Your tasks:
A) In the text on the 2018 Bavarian election, what share of the vote did pollsters predict for the AfD?
B) From the text on the 2018 Bavarian election, copy out the passage between "As Tobias Cremer" and "all, Western nations.", inclusive.

Excerpted text:

--- --- ---

As Tobias Cremer outlines, to understand this regional phenomenon it is essential to focus on specific national contexts. In Bavaria, most of the voters to have abandoned the Christian democrats moved left to the Greens rather than to the AfD on the right. Tobias explains that, in Germany, the mainstream churches are outspoken in their condemnation of such movements and have the social capital to influence the electorate. These conditions exist in many, but not all, Western nations.
Tensions were running high in Munich’s Maximilianeum on the evening of Sunday 14 October 2018. Bavaria’s conservative Christian Social Union (CSU) was holding its election event in the state parliament building after several weeks of gloomy election forecasts. Pollsters had predicted less than 40% of the vote for the party, which traditionally scored well over 50% in Germany’s most Catholic state. Even more disconcerting for the CSU was that Germany’s far-right Alternative für Deutschland (AfD) was predicted to achieve a record result of 15%. Partly in response to such predictions, in the months leading up to the election the CSU had attempted to co-opt some of the AfD’s strategies. In particular, it had copied attempts to politicise Christian symbols as cultural identity markers (a method fittingly described by Olivier Roy on this blog) by ordering the display of crucifixes in public buildings “not as religious symbols (…) but (as) a profession of identity and Bavaria’s cultural legacy”, as Minister President Markus Söder put it. While bishops condemned this culturalised (ab-)use of the cross, CSU strategists, haunted by the fear of losing their Catholic constituency, paid little heed to such warnings.

--- --- ---

Collected material:
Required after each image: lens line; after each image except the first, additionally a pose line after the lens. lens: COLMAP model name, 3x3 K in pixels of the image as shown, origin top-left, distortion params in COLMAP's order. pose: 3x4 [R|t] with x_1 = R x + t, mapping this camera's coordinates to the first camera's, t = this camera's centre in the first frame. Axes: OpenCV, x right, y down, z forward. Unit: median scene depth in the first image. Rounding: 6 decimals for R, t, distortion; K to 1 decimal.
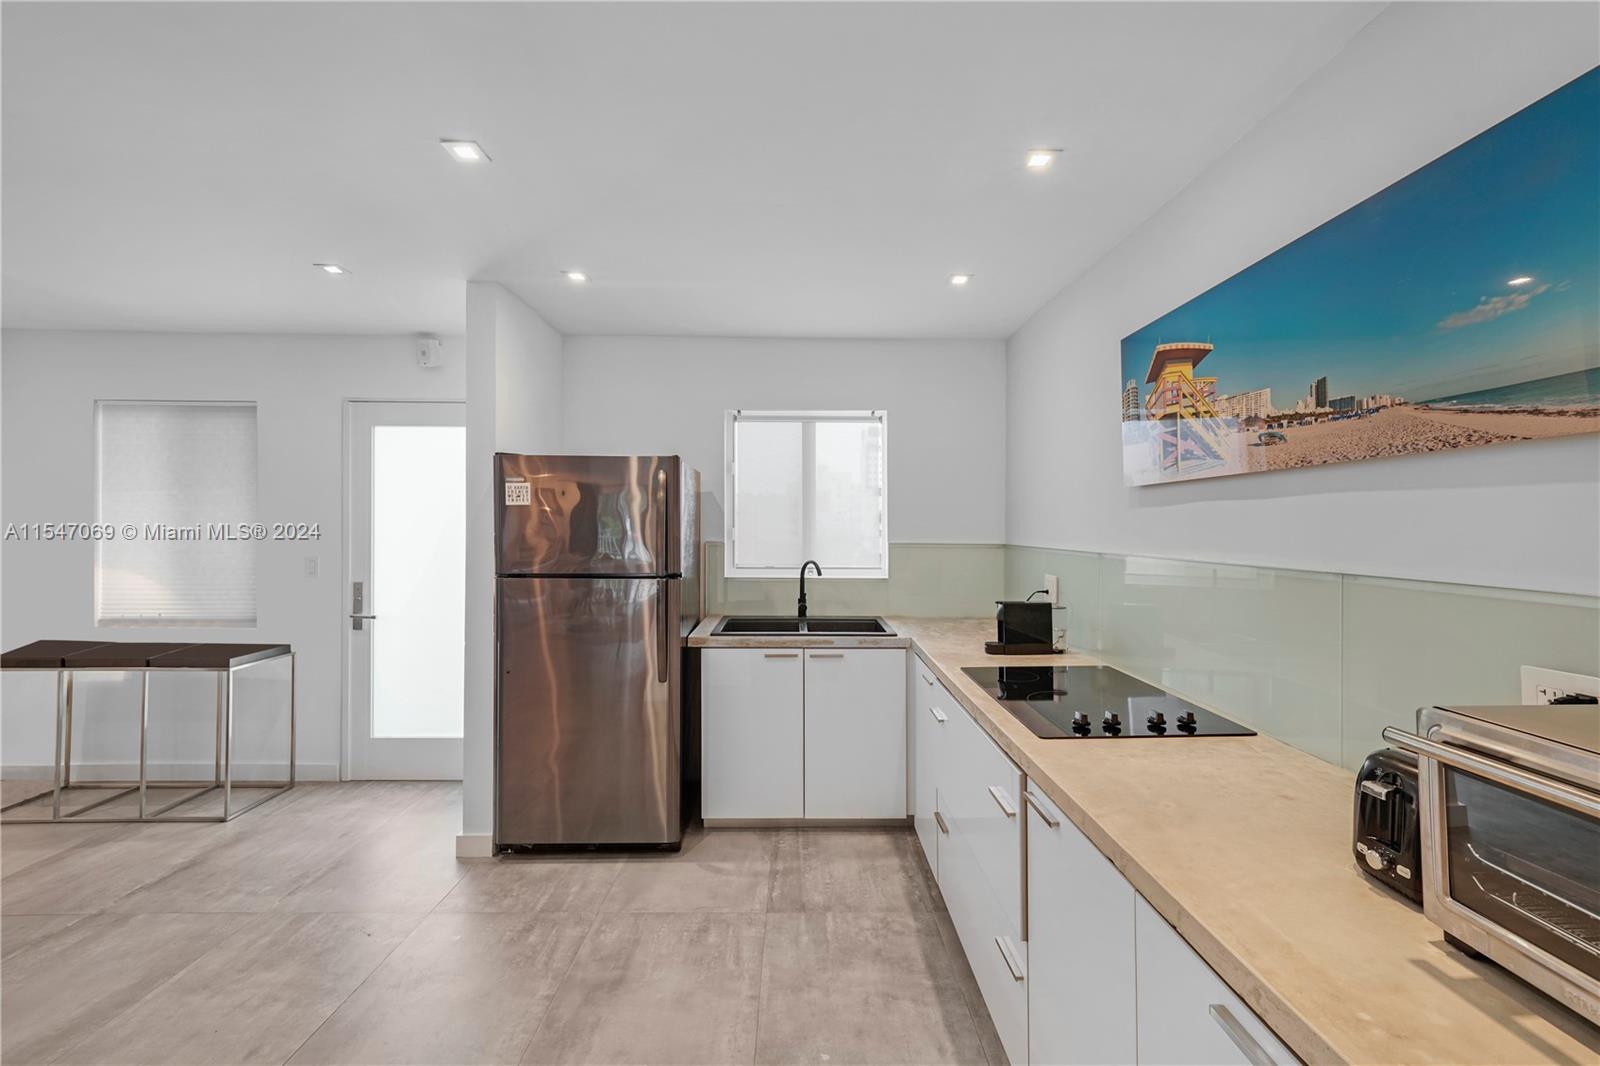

--- --- ---

Solved tasks:
A) 15%

B)
As Tobias Cremer outlines, to understand this regional phenomenon it is essential to focus on specific national contexts. In Bavaria, most of the voters to have abandoned the Christian democrats moved left to the Greens rather than to the AfD on the right. Tobias explains that, in Germany, the mainstream churches are outspoken in their condemnation of such movements and have the social capital to influence the electorate. These conditions exist in many, but not all, Western nations.